Feed before planting by working an all-purpose 10-10-10 fertilizer into the soil — about 0.5-1 kg per 9 square metres. As an alternative, a preplant 5-10-10 at about 1.4 kg per 9 square metres works well, followed by a side-dressing of a nitrogen fertilizer about one week after blooming begins and again three weeks later, placed about 15 cm from the base of the plants. Another option is to apply a nitrogen feed per plant once the runners develop, before flowering starts. Go easy on nitrogen, though: too much pushes lush vine and leaf growth, delays flowering and fruit set, and cuts your yield — a steady split program beats one heavy dose.

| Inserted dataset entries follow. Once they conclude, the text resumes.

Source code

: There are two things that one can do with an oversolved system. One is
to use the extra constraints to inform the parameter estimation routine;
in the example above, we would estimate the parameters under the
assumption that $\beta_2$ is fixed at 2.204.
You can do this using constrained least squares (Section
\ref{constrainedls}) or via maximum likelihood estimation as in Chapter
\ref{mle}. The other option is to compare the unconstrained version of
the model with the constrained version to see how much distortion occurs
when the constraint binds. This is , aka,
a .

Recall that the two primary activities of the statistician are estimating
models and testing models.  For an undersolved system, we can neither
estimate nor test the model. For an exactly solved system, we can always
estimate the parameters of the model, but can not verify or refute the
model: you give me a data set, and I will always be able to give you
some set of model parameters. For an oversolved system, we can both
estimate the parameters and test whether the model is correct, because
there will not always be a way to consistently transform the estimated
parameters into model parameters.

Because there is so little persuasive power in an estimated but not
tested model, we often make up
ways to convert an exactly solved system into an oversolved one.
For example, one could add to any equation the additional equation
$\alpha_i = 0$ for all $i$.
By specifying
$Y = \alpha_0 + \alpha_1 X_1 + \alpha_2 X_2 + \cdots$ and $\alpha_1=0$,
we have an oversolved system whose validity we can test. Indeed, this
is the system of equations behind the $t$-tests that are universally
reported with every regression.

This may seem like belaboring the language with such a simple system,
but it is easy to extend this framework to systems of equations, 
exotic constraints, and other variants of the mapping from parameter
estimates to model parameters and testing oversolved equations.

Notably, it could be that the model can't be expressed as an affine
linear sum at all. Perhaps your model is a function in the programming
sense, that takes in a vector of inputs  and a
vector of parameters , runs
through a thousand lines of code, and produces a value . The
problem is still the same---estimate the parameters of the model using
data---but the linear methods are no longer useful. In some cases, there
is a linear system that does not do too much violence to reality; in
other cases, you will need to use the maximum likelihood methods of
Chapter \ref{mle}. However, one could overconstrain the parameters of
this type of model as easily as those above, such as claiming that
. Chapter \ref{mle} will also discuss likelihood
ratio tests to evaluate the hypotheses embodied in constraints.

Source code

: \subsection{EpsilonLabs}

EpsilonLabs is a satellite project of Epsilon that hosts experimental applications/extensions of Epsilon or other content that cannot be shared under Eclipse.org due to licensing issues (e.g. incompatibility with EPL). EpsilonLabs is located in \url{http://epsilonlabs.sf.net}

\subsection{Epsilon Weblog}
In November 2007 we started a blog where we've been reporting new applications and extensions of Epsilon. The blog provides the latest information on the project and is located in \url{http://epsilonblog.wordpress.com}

Give your French Cucumbers full sun for the best growth and fruiting. Keep the watering steady — about 25 mm per week, or 25-50 mm depending on plant size — and remember that moisture matters most during flowering and fruiting; drip lines or soaker hoses keep the foliage dry and help fend off disease. Watch for striped and spotted cucumber beetles (the striped beetle also spreads bacterial wilt), aphids, spider mites in hot dry spells, and pickleworms; floating row covers, pyrethrin, or neem (azadirachtin) help, but lift the covers at flowering so pollinators can reach the blooms. Guard against bacterial wilt, powdery and downy mildew, anthracnose, angular leaf spot, and cucurbit viruses through crop rotation, resistant varieties, and dry foliage. Harvest comes about 50-70 days from planting, with fruit ready roughly 5-7 days after flowering. Pick young, firm, evenly green cucumbers before the seeds harden and the skin yellows, and keep picking every 2-3 days — daily at peak — to keep the vines productive.